O Jejum Como Reforça à Oração 2/4

Por Caramuru A. Francisco

Quando falamos em jejum, há aqueles que entendem que o jejum é a abstinência completa de todo e qualquer alimento, tanto água quanto os demais alimentos, não aceitando a ideia de que possa existir um jejum parcial. Entretanto, devemos compreender o jejum como uma abstinência total ou parcial de alimentação. O jejum envolve uma abstinência, uma privação, que pode não ser completa. Um exemplo bíblico de jejum parcial encontramos em Dn.10:3, onde o profeta afirma que não comeu manjar desejável, num exemplo de que a abstinência não era total.
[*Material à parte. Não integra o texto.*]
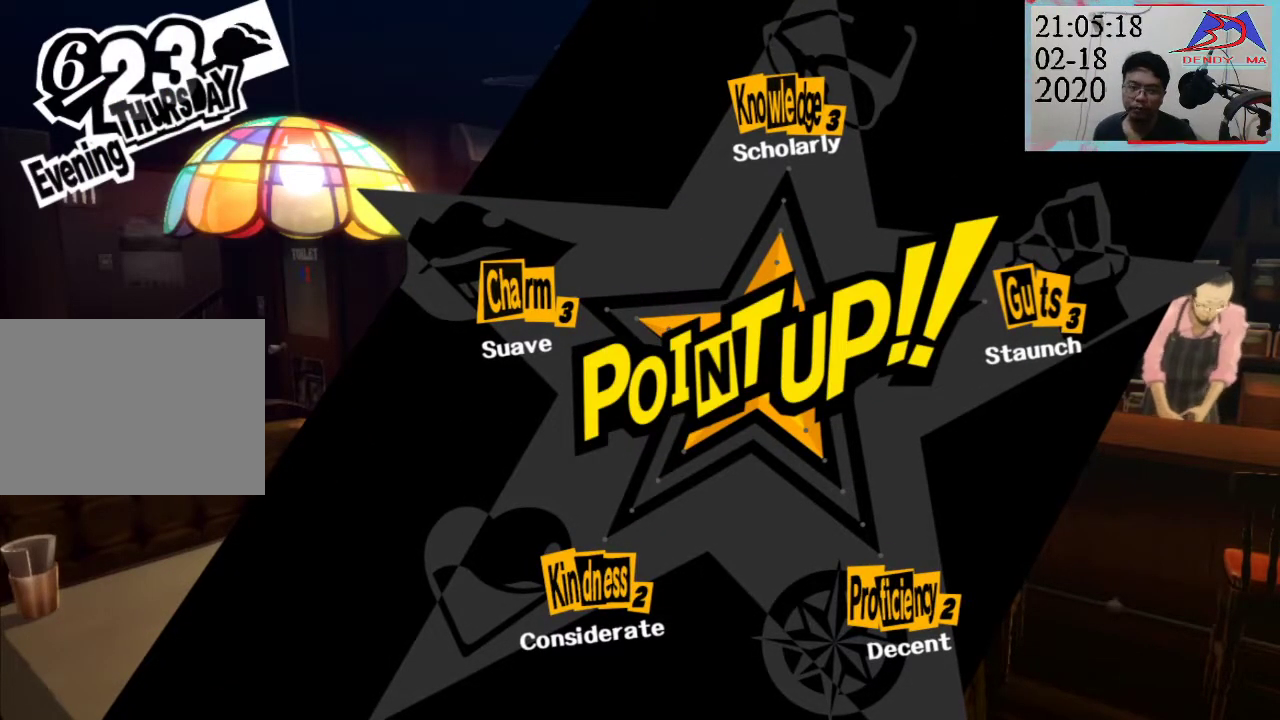
{"buttons": ["CROSS"], "left_stick": "center", "right_stick": "center", "events": [[417, "CROSS", "down"]]}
Desta forma, não temos respaldo bíblico para afirmar que todo e qualquer jejum somente é válido se for total.
OBS: Atualmente, não há mais, entre os católicos romanos, uma definição do que seja o jejum, mas, no Código Canônico anterior, datado de 1917 e que vigorou na Igreja Romana até 1983, o jejum era considerado como uma abstinência em que, no mínimo, não se deveria tomar mais do que uma refeição completa, permitida a ingestão de outro alimento outras duas vezes ao dia, regra que, embora não conste mais do Código Canônico, ainda tem sido considerada como válida entre os católicos romanos. No Brasil, entretanto, a Igreja Romana não tem incentivado esta prática (com exceção talvez dos carismáticos), tanto que o jejum semanal prescrito para as sextas-feiras foi substituído pela Conferência Nacional dos Bispos do Brasil (CNBB) pela prática de obras de caridade e exercícios de piedade.

Existem algumas dúvidas relativas ao jejum, que seria aqui oportuno discutir, a saber:
a) O jejum deve envolver, também, a abstinência de relações sexuais? No sentido estrito, o jejum é a abstinência de alimentos, ou seja, de comida e/ou de bebida. Desta forma, como o sexo não é um alimento, não estaria envolvida na ideia de jejum tal abstinência. No entanto, é inegável que a prática do sexo é algo que está relacionado com a satisfação do corpo e, em virtude disto, logo se associou a ideia de jejum à abstinência também de sexo, uma associação que não se entende seja desarrazoada, mas que não se afigura como um mandamento(entre os muçulmanos, o jejum envolve a abstinência sexual). Numa ocasião, pelo menos, a Bíblia registra que a consagração para a presença de Deus envolveu a abstinência sexual, como se vê na entrega dos dez mandamentos ao povo de Israel (Ex.19:15), embora não esteja explicitado que tal abstinência estivesse acompanhada de um jejum. A Bíblia ensina-nos, entretanto, que, para que haja a abstinência sexual, é necessário que haja mútuo consentimento entre marido e mulher, sem o que não se terá como regular tal abstinência (I Co.7:10). Desta forma, o jejum não envolve, necessariamente, a abstinência de relações sexuais, mas não é errado incluí-la no sacrifício, desde que isto se faça através de consentimento mútuo de marido e mulher. Ademais, a abstinência sexual, por si só, independentemente do jejum, constitui-se em um reforço à prática da oração, observadas as restrições bíblicas já mencionadas.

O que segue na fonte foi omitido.